[Input records]
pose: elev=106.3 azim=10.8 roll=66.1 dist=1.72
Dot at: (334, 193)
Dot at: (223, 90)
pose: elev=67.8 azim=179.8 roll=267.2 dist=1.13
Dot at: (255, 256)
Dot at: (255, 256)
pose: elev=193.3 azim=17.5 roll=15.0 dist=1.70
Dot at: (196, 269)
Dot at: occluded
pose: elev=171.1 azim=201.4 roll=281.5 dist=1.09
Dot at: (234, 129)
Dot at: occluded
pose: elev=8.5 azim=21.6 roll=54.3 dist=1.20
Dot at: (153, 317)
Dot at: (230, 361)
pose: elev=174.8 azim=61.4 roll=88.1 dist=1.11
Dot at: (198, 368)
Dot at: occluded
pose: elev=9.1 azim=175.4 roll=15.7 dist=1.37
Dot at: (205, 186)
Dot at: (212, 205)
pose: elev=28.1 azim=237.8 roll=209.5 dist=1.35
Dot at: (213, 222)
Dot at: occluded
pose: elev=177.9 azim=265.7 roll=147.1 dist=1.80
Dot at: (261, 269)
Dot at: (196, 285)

[What this task involves] Copy every one of the lines above word for word, keeping each character and number unchanged.

[Solved exercise]
pose: elev=106.3 azim=10.8 roll=66.1 dist=1.72
Dot at: (334, 193)
Dot at: (223, 90)
pose: elev=67.8 azim=179.8 roll=267.2 dist=1.13
Dot at: (255, 256)
Dot at: (255, 256)
pose: elev=193.3 azim=17.5 roll=15.0 dist=1.70
Dot at: (196, 269)
Dot at: occluded
pose: elev=171.1 azim=201.4 roll=281.5 dist=1.09
Dot at: (234, 129)
Dot at: occluded
pose: elev=8.5 azim=21.6 roll=54.3 dist=1.20
Dot at: (153, 317)
Dot at: (230, 361)
pose: elev=174.8 azim=61.4 roll=88.1 dist=1.11
Dot at: (198, 368)
Dot at: occluded
pose: elev=9.1 azim=175.4 roll=15.7 dist=1.37
Dot at: (205, 186)
Dot at: (212, 205)
pose: elev=28.1 azim=237.8 roll=209.5 dist=1.35
Dot at: (213, 222)
Dot at: occluded
pose: elev=177.9 azim=265.7 roll=147.1 dist=1.80
Dot at: (261, 269)
Dot at: (196, 285)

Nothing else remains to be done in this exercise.